Entradas de datos extraídas:
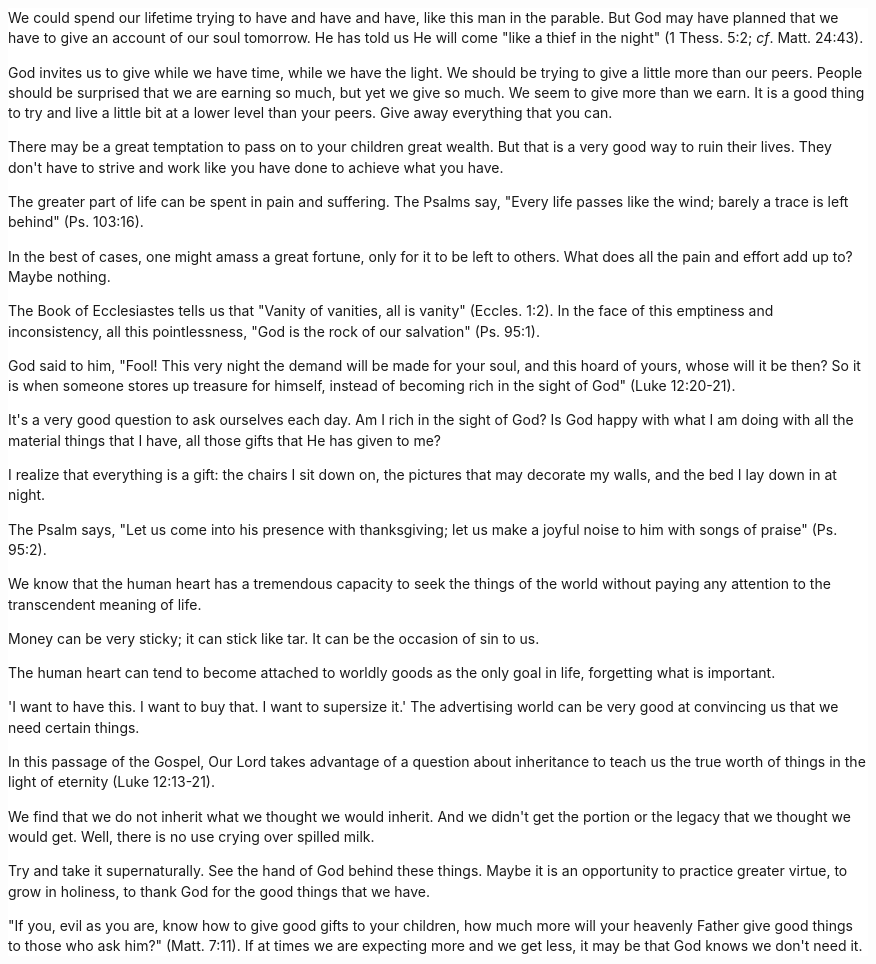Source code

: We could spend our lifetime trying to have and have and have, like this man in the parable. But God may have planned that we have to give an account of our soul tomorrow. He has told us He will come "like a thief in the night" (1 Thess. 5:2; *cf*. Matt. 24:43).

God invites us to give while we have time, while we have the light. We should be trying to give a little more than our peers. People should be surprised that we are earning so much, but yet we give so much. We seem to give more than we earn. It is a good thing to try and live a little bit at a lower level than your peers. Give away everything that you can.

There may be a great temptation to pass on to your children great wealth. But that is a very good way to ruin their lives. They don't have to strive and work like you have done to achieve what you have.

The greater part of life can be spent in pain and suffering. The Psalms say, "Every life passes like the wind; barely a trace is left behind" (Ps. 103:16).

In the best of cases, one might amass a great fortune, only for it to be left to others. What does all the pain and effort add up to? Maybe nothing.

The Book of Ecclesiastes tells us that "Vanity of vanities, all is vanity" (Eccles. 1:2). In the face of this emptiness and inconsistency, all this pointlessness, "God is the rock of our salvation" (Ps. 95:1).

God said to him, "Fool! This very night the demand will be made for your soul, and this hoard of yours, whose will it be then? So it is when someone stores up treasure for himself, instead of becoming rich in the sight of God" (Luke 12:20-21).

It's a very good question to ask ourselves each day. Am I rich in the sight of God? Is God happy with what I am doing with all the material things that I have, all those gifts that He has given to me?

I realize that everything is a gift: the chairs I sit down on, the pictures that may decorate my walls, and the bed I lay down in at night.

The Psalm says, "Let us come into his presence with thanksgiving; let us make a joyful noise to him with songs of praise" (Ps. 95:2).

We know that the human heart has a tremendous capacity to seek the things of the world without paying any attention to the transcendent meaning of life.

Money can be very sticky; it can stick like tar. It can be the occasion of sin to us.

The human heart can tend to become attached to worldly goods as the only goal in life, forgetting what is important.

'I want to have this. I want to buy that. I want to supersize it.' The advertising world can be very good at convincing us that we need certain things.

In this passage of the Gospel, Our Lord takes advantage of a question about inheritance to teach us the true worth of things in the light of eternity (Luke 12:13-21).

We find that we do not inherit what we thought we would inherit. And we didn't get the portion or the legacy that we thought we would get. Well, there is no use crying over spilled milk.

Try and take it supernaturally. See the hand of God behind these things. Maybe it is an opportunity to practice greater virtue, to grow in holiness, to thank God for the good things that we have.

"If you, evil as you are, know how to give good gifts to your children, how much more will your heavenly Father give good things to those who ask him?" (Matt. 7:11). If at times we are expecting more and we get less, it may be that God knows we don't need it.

---

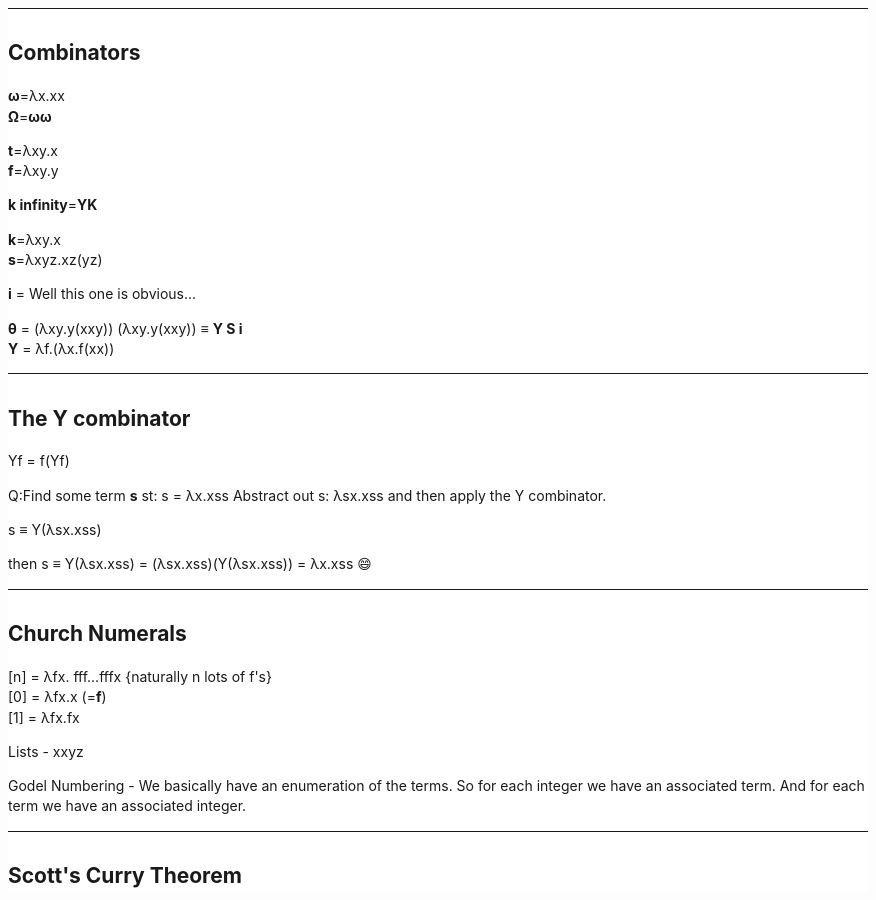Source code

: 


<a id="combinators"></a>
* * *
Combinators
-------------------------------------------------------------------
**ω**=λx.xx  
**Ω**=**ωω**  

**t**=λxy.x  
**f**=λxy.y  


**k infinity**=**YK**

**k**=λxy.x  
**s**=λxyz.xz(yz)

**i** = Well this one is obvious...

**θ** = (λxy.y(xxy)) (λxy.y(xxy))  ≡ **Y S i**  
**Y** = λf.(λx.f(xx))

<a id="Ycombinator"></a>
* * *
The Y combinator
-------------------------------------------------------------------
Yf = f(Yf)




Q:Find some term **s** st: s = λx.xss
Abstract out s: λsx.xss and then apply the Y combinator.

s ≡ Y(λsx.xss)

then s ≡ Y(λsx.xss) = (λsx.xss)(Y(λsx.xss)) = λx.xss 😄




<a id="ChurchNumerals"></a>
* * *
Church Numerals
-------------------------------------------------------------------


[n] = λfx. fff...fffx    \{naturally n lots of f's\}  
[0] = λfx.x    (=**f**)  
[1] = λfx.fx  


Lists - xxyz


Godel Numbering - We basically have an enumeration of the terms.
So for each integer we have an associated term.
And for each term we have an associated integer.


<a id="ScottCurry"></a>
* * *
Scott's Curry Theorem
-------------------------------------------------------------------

- [Trabajo requerido]:
Copia tal cual, en los datos de arriba, el tramo que empieza en la línea que contiene "Money can be" y termina en la que contiene "don't need it.", ambas incluidas.

- [Solución del problema]:
Money can be very sticky; it can stick like tar. It can be the occasion of sin to us.

The human heart can tend to become attached to worldly goods as the only goal in life, forgetting what is important.

'I want to have this. I want to buy that. I want to supersize it.' The advertising world can be very good at convincing us that we need certain things.

In this passage of the Gospel, Our Lord takes advantage of a question about inheritance to teach us the true worth of things in the light of eternity (Luke 12:13-21).

We find that we do not inherit what we thought we would inherit. And we didn't get the portion or the legacy that we thought we would get. Well, there is no use crying over spilled milk.

Try and take it supernaturally. See the hand of God behind these things. Maybe it is an opportunity to practice greater virtue, to grow in holiness, to thank God for the good things that we have.

"If you, evil as you are, know how to give good gifts to your children, how much more will your heavenly Father give good things to those who ask him?" (Matt. 7:11). If at times we are expecting more and we get less, it may be that God knows we don't need it.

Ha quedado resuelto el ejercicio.